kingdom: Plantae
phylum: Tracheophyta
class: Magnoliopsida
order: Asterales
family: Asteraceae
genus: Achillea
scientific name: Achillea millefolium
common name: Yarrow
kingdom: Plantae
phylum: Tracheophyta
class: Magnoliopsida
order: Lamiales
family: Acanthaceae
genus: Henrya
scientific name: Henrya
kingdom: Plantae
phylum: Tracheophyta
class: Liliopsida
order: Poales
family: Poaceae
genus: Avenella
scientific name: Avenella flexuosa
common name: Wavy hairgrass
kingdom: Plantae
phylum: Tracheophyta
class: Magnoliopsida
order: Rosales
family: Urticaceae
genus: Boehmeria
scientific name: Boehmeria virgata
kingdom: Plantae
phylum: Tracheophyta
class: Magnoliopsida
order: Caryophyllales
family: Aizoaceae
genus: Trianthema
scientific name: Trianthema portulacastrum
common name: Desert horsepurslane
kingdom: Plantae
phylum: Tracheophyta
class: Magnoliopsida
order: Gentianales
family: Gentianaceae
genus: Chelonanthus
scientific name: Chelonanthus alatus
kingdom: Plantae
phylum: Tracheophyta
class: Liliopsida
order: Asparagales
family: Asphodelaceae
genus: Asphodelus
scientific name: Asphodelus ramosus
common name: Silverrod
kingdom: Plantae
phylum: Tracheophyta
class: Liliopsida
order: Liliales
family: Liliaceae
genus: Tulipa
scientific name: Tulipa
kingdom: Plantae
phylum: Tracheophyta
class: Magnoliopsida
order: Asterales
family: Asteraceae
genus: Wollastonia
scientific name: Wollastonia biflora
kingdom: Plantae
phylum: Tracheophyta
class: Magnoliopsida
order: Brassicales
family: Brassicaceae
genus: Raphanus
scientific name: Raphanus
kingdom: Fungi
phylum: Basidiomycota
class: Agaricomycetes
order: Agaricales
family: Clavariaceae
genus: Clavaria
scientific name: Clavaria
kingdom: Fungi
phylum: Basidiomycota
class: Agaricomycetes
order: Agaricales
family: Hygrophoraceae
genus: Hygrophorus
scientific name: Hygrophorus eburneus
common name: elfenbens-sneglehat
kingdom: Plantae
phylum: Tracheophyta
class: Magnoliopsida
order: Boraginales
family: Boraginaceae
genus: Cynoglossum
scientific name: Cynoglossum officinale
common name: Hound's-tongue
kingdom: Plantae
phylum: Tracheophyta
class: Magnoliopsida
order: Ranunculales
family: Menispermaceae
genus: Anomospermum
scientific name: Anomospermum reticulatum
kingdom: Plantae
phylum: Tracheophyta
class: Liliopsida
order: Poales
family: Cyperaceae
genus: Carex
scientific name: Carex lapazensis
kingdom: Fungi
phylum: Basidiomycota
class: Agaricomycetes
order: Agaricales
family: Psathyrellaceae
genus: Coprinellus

══════════

What to produce.
Render the lines from the one containing "family: Hygrophoraceae" through the final line, both included, as a numbered list, omitting any blank lines.

Output below.
1. family: Hygrophoraceae
2. genus: Hygrophorus
3. scientific name: Hygrophorus eburneus
4. common name: elfenbens-sneglehat
5. kingdom: Plantae
6. phylum: Tracheophyta
7. class: Magnoliopsida
8. order: Boraginales
9. family: Boraginaceae
10. genus: Cynoglossum
11. scientific name: Cynoglossum officinale
12. common name: Hound's-tongue
13. kingdom: Plantae
14. phylum: Tracheophyta
15. class: Magnoliopsida
16. order: Ranunculales
17. family: Menispermaceae
18. genus: Anomospermum
19. scientific name: Anomospermum reticulatum
20. kingdom: Plantae
21. phylum: Tracheophyta
22. class: Liliopsida
23. order: Poales
24. family: Cyperaceae
25. genus: Carex
26. scientific name: Carex lapazensis
27. kingdom: Fungi
28. phylum: Basidiomycota
29. class: Agaricomycetes
30. order: Agaricales
31. family: Psathyrellaceae
32. genus: Coprinellus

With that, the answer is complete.